Retaining and copying are two different things, the first is conceptually call-by-reference while the second is call-by-value.
If you ask me, copy should be used for NSString. If it's Mutable, then it gets copied. If it's not, then it just gets retained. Exactly the semantics that you want in an app (let the type do what's best).

6) What is atomic and non atomic?
Basically, if you say nonatomic, and you generate the accessors using @synthesize, then if multiple threads try to change/read the property at once, badness can happen. You can get partially-written values or over-released/retained objects, which can easily lead to crashes. (This is potentially a lot faster than an atomic accessor, though.)
If you use the default (which is atomic; there's no keyword for this), then the @synthesized methods use an object-level lock to ensure that multiple reads/writes to a property are serialized. As the Apple docs point out, this doesn't mean the whole object is thread-safe, but the property reads/writes are.
Of course, if you implement your own accessors rather than using @synthesize, I think these declarations do nothing except express your intent as to whether the property is implemented in a threadsafe manner.

7) NULL or nil?
In Cocoa both of them are typedef to zero. nil is an object pointer, whereas NULL is a c pointer.  If you want to set char * to 0 then you would set it to NULL and if you want to set a view controller to 0 then you would set it to nil. Cocoa also gives us another typedef  called “Nil” (notice the case) which is class pointer. Now you know when to use the correct null pointer.

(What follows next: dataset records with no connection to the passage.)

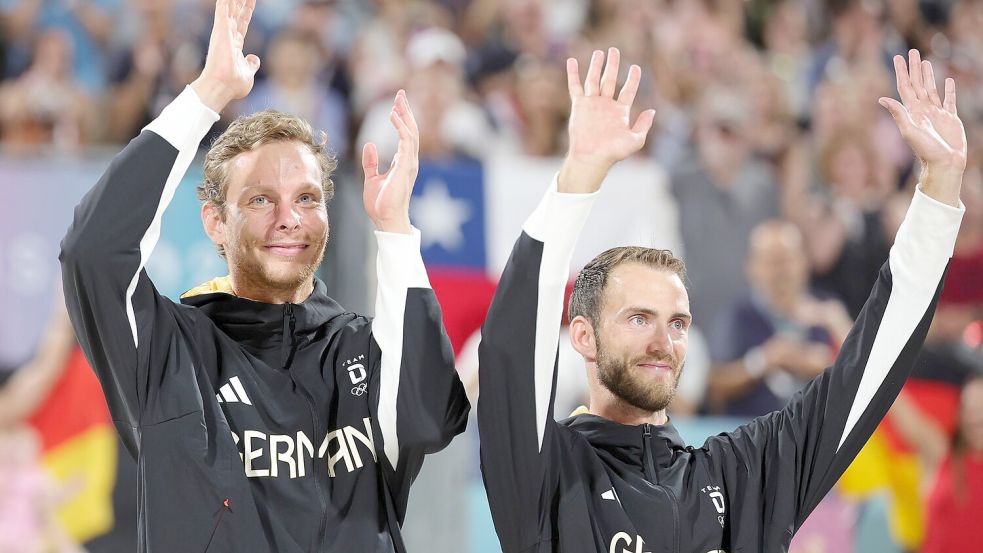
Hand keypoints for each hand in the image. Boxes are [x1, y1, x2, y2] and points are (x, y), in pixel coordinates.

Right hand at [190, 0, 260, 112]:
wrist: (222, 86)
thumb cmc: (233, 84)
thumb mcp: (248, 72)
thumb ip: (251, 64)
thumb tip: (254, 59)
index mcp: (235, 43)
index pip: (243, 22)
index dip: (247, 10)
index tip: (251, 1)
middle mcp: (228, 35)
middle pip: (237, 12)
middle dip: (242, 1)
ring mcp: (224, 31)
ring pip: (230, 7)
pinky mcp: (220, 29)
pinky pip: (223, 8)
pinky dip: (225, 1)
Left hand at [361, 90, 418, 233]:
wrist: (385, 220)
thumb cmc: (381, 204)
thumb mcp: (371, 178)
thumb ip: (370, 162)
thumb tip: (369, 144)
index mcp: (403, 163)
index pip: (405, 135)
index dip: (402, 118)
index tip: (396, 104)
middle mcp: (409, 161)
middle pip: (411, 130)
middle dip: (406, 111)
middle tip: (400, 94)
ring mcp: (409, 163)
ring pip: (411, 132)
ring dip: (405, 115)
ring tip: (398, 100)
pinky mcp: (405, 167)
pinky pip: (406, 141)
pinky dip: (401, 126)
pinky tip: (394, 115)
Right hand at [558, 47, 655, 192]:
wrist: (592, 157)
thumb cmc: (613, 152)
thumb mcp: (635, 140)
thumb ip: (644, 125)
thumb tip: (652, 111)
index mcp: (620, 111)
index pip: (628, 90)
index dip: (633, 78)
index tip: (635, 67)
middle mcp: (606, 105)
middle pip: (610, 79)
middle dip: (612, 65)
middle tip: (614, 50)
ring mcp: (592, 104)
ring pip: (594, 79)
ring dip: (596, 65)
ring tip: (599, 52)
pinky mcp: (579, 105)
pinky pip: (575, 86)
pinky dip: (573, 74)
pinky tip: (572, 61)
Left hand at [879, 50, 965, 205]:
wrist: (943, 164)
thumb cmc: (925, 151)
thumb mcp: (909, 131)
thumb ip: (898, 114)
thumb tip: (882, 98)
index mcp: (912, 111)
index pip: (905, 86)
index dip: (901, 72)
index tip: (898, 57)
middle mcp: (923, 110)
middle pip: (918, 83)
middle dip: (914, 68)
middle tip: (912, 52)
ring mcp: (937, 113)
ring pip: (932, 88)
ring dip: (929, 75)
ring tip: (926, 61)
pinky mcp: (951, 118)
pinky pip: (949, 100)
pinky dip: (949, 90)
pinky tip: (948, 80)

8) What exactly does @synthesize do?
@synthesize keyword to tell the compiler that it should generate the setter and/or getter methods for the property if you do not supply them within the @implementation block.
9) What is atomic and non-atomic?
nonatomic -  if  you generate the accessors using @synthesize, then if multiple threads try to change/read the property at once, badness can happen. You can get partially-written values or over-released/retained objects, which can easily lead to crashes. (This is potentially a lot faster than an atomic accessor, though.)  
atomic – If you use the default (which is atomic; there’s no keyword for this), then the @synthesized methods use an object-level lock to ensure that multiple reads/writes to a property are serialized. As the Apple docs point out, this doesn’t mean the whole object is thread-safe, but the property reads/writes are. Of course, if you implement your own accessors rather than using @synthesize, I think these declarations do nothing except express your intent as to whether the property is implemented in a threadsafe manner.